|One Ring to Bind Them All
Nature's Smart, Elegant Solution to Preserving Genetic Integrity
|Contact: Lynn Yarris, [email protected]|
A mystery surrounding tubulin, the protein that plays a crucial role in the passing of genetic material from a parent cell to daughter cells, has been at least partially solved. A team of Berkeley Lab and UC Berkeley researchers has shown that fibers of tubulin — called microtubules — interact with the complex of proteins known as the kinetochore and cause the kinetochore to assemble a ring around these fibers.
The ring, which is attached to the chromatid via the kinetochore, is pushed along the length of the fibers as they break down, carrying the chromosome along without ever letting go. In this manner, the kinetochore ring assures the faithful segregation of chromosomes during cell division.
"Nature has come up with a smart and elegant solution to the problem of controlling microtubule dynamics during mitosis," says biophysicist Eva Nogales, who holds joint appointments with Berkeley Lab's Life Sciences Division, UC Berkeley's Molecular and Cell Biology Department, and the Howard Hughes Medical Institute, and who led the research.
Mitosis is the process by which a dividing cell duplicates its chromosomes and distributes them equally between its two daughter cells — a process in which mistakes can lead to cancer and birth defects. To ensure the equal distribution of chromosomes, spindles of microtubules attach to a chromosome's centromere through kinetochores. (The centromere is the central region where the two chromatids that make up a chromosome connect.)
It was once thought that kinetochores contain molecular motors that enable them to propel their attached chromosomes along the microtubule spindles. Now it is known that chromosomal separation occurs even if possible motors are removed from the cell — so as long as the microtubules themselves are allowed to remain dynamic.
"When microtubule fibers come to the kinetochore, the kinetochore forms a ring around the microtubule it engages, stabilizing it in the process," says Nogales. "Later in mitosis, when the microtubules are forced by other proteins to break apart, the peeling of the microtubule wall pushes the ring toward each of the two daughter cells. Thus the ring utilizes the breakdown of microtubules as an energy source."
Nogales is an authority on the structure and dynamics of microtubules. For the past three years she has been working with UC Berkeley colleagues Georjana Barnes and David Drubin on a 10‑protein kinetochore complex found in yeast, called Dam1. In 2005, the team reported that the Dam1 kinetochore complex formed a ring which promoted the stability of microtubules in spindles and allowed for the continued attachment of microtubules to the kinetochore. Yet at the time, the dynamics behind the ring formation, critical to understanding and possibly exploiting the process, remained unknown.
"Our latest studies suggest that the kinetochore ring is not a preformed structure waiting for the microtubules to pass through its center, but instead is a structure that self-assembles around the microtubules when they encounter a kinetochore complex," Nogales says. "This explains the mystery of how a microtubule is able to thread its way through a kinetochore ring."
To determine how the assembly of a kinetochore ring is regulated and how the ring attaches to other components of the kinetochore, Nogales and her colleagues used a combination of cryo-electron microscopy and three-dimensional image reconstruction. This yielded structural images of the Dam1 complex before and after the formation of a ring around the microtubules.
The before-and-after images implied that when microtubules encounter Dam1 kinetochore complexes, they induce the complexes to undergo a large conformational change, forming kinks that give them the necessary shape to self-assemble themselves into a ring structure.
In addition, the researchers found that Dam1 interacts electrostatically with the acidic tails of tubulin but does not have a specific footprint on the microtubule lattice — unlike motor proteins and proteins classically associated with microtubules.
"This tubulin tail is very acidic and it makes a cloud of negative charges around the microtubules, which the Dam1 ring grabs hold of," says Nogales. "This electrostatic means of holding onto the microtubules is not so sticky or tight, but instead allows for lateral sliding of the Dam1 rings along the microtubules."

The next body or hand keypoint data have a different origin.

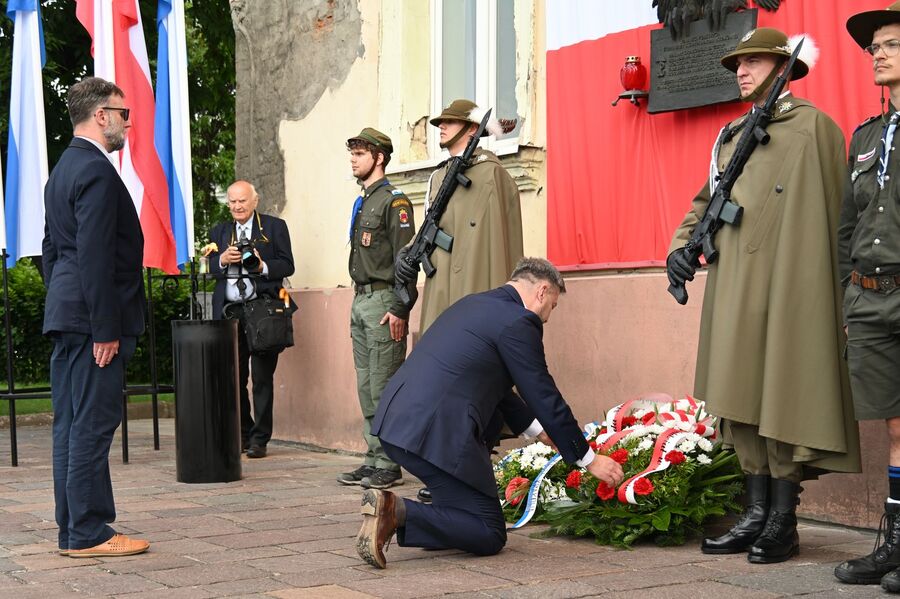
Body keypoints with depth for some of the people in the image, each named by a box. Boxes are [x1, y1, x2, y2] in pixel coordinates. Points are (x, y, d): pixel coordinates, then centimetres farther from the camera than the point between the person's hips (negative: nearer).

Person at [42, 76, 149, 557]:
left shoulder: (63, 169, 18)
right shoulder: (97, 171, -14)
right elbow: (95, 257, -20)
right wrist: (105, 329, -20)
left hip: (65, 317, 10)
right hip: (91, 318, -10)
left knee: (71, 424, 11)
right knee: (92, 424, -7)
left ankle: (73, 530, 17)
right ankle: (88, 534, -3)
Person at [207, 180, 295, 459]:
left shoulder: (275, 227, 6)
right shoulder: (219, 232, 17)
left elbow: (287, 266, 1)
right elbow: (211, 269, 12)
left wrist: (263, 266, -17)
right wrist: (223, 260, -9)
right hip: (229, 311, 4)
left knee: (262, 378, -3)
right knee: (233, 377, 5)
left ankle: (259, 439, 3)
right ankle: (241, 434, 18)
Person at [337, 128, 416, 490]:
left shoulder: (393, 201, -9)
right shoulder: (362, 203, 19)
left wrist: (399, 310, -20)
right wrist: (358, 305, 18)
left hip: (382, 301, -9)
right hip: (360, 301, 9)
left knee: (384, 387, -7)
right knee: (366, 387, 11)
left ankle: (389, 466, -3)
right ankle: (374, 459, 16)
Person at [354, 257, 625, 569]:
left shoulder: (473, 304, 22)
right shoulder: (518, 321, -5)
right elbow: (546, 398, -2)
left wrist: (540, 430, 39)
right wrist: (590, 459, 9)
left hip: (392, 421, 9)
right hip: (432, 434, -9)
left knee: (492, 422, 32)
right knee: (490, 537, 2)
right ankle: (396, 511, -15)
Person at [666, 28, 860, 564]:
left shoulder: (813, 128, -2)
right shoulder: (732, 137, 19)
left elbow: (834, 219, -7)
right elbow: (706, 201, 27)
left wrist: (832, 294, -11)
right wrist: (682, 247, 9)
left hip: (786, 289, -7)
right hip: (735, 294, 7)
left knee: (782, 399, -5)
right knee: (742, 401, 8)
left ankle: (784, 525, 3)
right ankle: (756, 516, 15)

Nogales and her colleagues also identified a region in Dam1 essential for the regulation of the complex, by spindle-checkpoint kinase enzymes. "These kinases are signaling proteins that, based on tension in the spindles, tell the ring when the time is right for it to let go of the microtubules," Nogales says. "We have found that without this region, the ability of the Dam1 to form a ring is reduced."
Any process that is essential to cell mitosis and could easily be blocked is a potential avenue for the treatment of cancer. While the Dam1 kinetochore has so far only been found in yeast, some of its constituent proteins are common to other eukaryote cells. Furthermore, the biophysics behind the Dam1's interactions with microtubules should have analogies in the cells of other organisms, including humans.
"This is such a beautiful solution to make use of microtubule dynamics that it is bound to be repeated elsewhere," Nogales said. "We have found the first ring; surely there are other rings that await discovery."